» EXERCISE INSTRUCTIONS:
Your task is to print every entry below exactly as given.

....

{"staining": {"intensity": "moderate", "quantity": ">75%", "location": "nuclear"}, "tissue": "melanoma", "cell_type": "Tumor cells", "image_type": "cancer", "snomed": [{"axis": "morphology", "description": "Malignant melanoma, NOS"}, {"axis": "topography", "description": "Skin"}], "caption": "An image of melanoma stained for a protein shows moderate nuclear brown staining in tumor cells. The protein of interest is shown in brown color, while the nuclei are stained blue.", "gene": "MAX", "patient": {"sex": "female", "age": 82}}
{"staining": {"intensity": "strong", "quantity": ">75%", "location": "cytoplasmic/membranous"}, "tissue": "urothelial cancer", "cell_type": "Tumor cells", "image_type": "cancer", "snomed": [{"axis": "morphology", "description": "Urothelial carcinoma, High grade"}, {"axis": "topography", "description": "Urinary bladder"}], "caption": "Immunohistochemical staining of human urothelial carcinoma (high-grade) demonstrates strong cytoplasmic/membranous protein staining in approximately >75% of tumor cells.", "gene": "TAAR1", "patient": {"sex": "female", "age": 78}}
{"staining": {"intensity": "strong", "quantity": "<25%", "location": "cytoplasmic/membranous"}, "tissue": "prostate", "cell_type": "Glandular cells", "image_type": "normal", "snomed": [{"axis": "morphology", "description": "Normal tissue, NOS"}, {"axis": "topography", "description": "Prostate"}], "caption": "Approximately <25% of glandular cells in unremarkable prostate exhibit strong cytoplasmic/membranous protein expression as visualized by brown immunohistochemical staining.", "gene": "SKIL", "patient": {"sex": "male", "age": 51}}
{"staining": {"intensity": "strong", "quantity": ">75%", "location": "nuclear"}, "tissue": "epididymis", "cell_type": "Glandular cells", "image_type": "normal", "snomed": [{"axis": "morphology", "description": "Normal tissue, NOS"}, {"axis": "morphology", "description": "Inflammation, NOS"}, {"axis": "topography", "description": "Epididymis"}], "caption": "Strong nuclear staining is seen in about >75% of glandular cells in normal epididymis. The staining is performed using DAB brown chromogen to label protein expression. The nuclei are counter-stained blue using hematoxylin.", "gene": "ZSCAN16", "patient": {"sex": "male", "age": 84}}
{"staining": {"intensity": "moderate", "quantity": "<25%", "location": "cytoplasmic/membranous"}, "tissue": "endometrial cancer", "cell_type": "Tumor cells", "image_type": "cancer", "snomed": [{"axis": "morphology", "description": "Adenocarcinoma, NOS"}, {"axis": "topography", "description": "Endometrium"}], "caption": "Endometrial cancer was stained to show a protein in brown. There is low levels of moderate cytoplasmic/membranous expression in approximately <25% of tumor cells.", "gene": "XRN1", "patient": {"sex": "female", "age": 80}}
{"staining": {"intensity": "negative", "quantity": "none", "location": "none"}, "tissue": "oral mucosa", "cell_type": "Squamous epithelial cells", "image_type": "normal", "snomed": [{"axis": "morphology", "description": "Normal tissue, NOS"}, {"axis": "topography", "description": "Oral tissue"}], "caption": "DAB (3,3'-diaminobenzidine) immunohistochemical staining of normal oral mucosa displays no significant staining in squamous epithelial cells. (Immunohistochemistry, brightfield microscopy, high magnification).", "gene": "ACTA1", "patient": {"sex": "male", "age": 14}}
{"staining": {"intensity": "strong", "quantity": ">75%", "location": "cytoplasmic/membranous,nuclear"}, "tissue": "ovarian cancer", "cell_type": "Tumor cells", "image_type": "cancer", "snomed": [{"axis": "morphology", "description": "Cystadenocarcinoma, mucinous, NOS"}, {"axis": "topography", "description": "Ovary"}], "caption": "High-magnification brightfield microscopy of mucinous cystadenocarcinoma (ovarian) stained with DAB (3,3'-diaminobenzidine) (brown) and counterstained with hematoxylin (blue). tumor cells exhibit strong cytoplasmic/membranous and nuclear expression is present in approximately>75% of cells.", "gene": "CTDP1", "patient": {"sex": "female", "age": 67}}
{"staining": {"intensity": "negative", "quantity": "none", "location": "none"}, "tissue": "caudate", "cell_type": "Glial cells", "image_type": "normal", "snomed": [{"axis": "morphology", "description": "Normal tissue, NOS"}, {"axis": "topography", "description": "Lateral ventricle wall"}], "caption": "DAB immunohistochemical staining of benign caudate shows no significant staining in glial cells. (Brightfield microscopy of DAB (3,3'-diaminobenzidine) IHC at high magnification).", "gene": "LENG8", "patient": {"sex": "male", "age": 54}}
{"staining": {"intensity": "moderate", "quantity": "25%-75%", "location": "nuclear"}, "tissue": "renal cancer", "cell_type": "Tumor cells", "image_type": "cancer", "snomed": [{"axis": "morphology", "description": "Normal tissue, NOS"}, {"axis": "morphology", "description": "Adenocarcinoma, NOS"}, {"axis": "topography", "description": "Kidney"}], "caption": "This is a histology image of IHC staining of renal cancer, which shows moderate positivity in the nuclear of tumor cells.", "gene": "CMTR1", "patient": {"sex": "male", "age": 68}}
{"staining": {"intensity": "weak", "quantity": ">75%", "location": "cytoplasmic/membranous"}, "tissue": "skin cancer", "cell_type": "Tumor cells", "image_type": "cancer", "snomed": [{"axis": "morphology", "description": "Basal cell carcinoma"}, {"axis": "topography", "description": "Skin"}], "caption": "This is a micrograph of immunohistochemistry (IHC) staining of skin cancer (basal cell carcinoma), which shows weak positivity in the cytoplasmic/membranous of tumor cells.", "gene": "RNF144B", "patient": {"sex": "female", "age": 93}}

....

» FINISHED TASK:
{"staining": {"intensity": "moderate", "quantity": ">75%", "location": "nuclear"}, "tissue": "melanoma", "cell_type": "Tumor cells", "image_type": "cancer", "snomed": [{"axis": "morphology", "description": "Malignant melanoma, NOS"}, {"axis": "topography", "description": "Skin"}], "caption": "An image of melanoma stained for a protein shows moderate nuclear brown staining in tumor cells. The protein of interest is shown in brown color, while the nuclei are stained blue.", "gene": "MAX", "patient": {"sex": "female", "age": 82}}
{"staining": {"intensity": "strong", "quantity": ">75%", "location": "cytoplasmic/membranous"}, "tissue": "urothelial cancer", "cell_type": "Tumor cells", "image_type": "cancer", "snomed": [{"axis": "morphology", "description": "Urothelial carcinoma, High grade"}, {"axis": "topography", "description": "Urinary bladder"}], "caption": "Immunohistochemical staining of human urothelial carcinoma (high-grade) demonstrates strong cytoplasmic/membranous protein staining in approximately >75% of tumor cells.", "gene": "TAAR1", "patient": {"sex": "female", "age": 78}}
{"staining": {"intensity": "strong", "quantity": "<25%", "location": "cytoplasmic/membranous"}, "tissue": "prostate", "cell_type": "Glandular cells", "image_type": "normal", "snomed": [{"axis": "morphology", "description": "Normal tissue, NOS"}, {"axis": "topography", "description": "Prostate"}], "caption": "Approximately <25% of glandular cells in unremarkable prostate exhibit strong cytoplasmic/membranous protein expression as visualized by brown immunohistochemical staining.", "gene": "SKIL", "patient": {"sex": "male", "age": 51}}
{"staining": {"intensity": "strong", "quantity": ">75%", "location": "nuclear"}, "tissue": "epididymis", "cell_type": "Glandular cells", "image_type": "normal", "snomed": [{"axis": "morphology", "description": "Normal tissue, NOS"}, {"axis": "morphology", "description": "Inflammation, NOS"}, {"axis": "topography", "description": "Epididymis"}], "caption": "Strong nuclear staining is seen in about >75% of glandular cells in normal epididymis. The staining is performed using DAB brown chromogen to label protein expression. The nuclei are counter-stained blue using hematoxylin.", "gene": "ZSCAN16", "patient": {"sex": "male", "age": 84}}
{"staining": {"intensity": "moderate", "quantity": "<25%", "location": "cytoplasmic/membranous"}, "tissue": "endometrial cancer", "cell_type": "Tumor cells", "image_type": "cancer", "snomed": [{"axis": "morphology", "description": "Adenocarcinoma, NOS"}, {"axis": "topography", "description": "Endometrium"}], "caption": "Endometrial cancer was stained to show a protein in brown. There is low levels of moderate cytoplasmic/membranous expression in approximately <25% of tumor cells.", "gene": "XRN1", "patient": {"sex": "female", "age": 80}}
{"staining": {"intensity": "negative", "quantity": "none", "location": "none"}, "tissue": "oral mucosa", "cell_type": "Squamous epithelial cells", "image_type": "normal", "snomed": [{"axis": "morphology", "description": "Normal tissue, NOS"}, {"axis": "topography", "description": "Oral tissue"}], "caption": "DAB (3,3'-diaminobenzidine) immunohistochemical staining of normal oral mucosa displays no significant staining in squamous epithelial cells. (Immunohistochemistry, brightfield microscopy, high magnification).", "gene": "ACTA1", "patient": {"sex": "male", "age": 14}}
{"staining": {"intensity": "strong", "quantity": ">75%", "location": "cytoplasmic/membranous,nuclear"}, "tissue": "ovarian cancer", "cell_type": "Tumor cells", "image_type": "cancer", "snomed": [{"axis": "morphology", "description": "Cystadenocarcinoma, mucinous, NOS"}, {"axis": "topography", "description": "Ovary"}], "caption": "High-magnification brightfield microscopy of mucinous cystadenocarcinoma (ovarian) stained with DAB (3,3'-diaminobenzidine) (brown) and counterstained with hematoxylin (blue). tumor cells exhibit strong cytoplasmic/membranous and nuclear expression is present in approximately>75% of cells.", "gene": "CTDP1", "patient": {"sex": "female", "age": 67}}
{"staining": {"intensity": "negative", "quantity": "none", "location": "none"}, "tissue": "caudate", "cell_type": "Glial cells", "image_type": "normal", "snomed": [{"axis": "morphology", "description": "Normal tissue, NOS"}, {"axis": "topography", "description": "Lateral ventricle wall"}], "caption": "DAB immunohistochemical staining of benign caudate shows no significant staining in glial cells. (Brightfield microscopy of DAB (3,3'-diaminobenzidine) IHC at high magnification).", "gene": "LENG8", "patient": {"sex": "male", "age": 54}}
{"staining": {"intensity": "moderate", "quantity": "25%-75%", "location": "nuclear"}, "tissue": "renal cancer", "cell_type": "Tumor cells", "image_type": "cancer", "snomed": [{"axis": "morphology", "description": "Normal tissue, NOS"}, {"axis": "morphology", "description": "Adenocarcinoma, NOS"}, {"axis": "topography", "description": "Kidney"}], "caption": "This is a histology image of IHC staining of renal cancer, which shows moderate positivity in the nuclear of tumor cells.", "gene": "CMTR1", "patient": {"sex": "male", "age": 68}}
{"staining": {"intensity": "weak", "quantity": ">75%", "location": "cytoplasmic/membranous"}, "tissue": "skin cancer", "cell_type": "Tumor cells", "image_type": "cancer", "snomed": [{"axis": "morphology", "description": "Basal cell carcinoma"}, {"axis": "topography", "description": "Skin"}], "caption": "This is a micrograph of immunohistochemistry (IHC) staining of skin cancer (basal cell carcinoma), which shows weak positivity in the cytoplasmic/membranous of tumor cells.", "gene": "RNF144B", "patient": {"sex": "female", "age": 93}}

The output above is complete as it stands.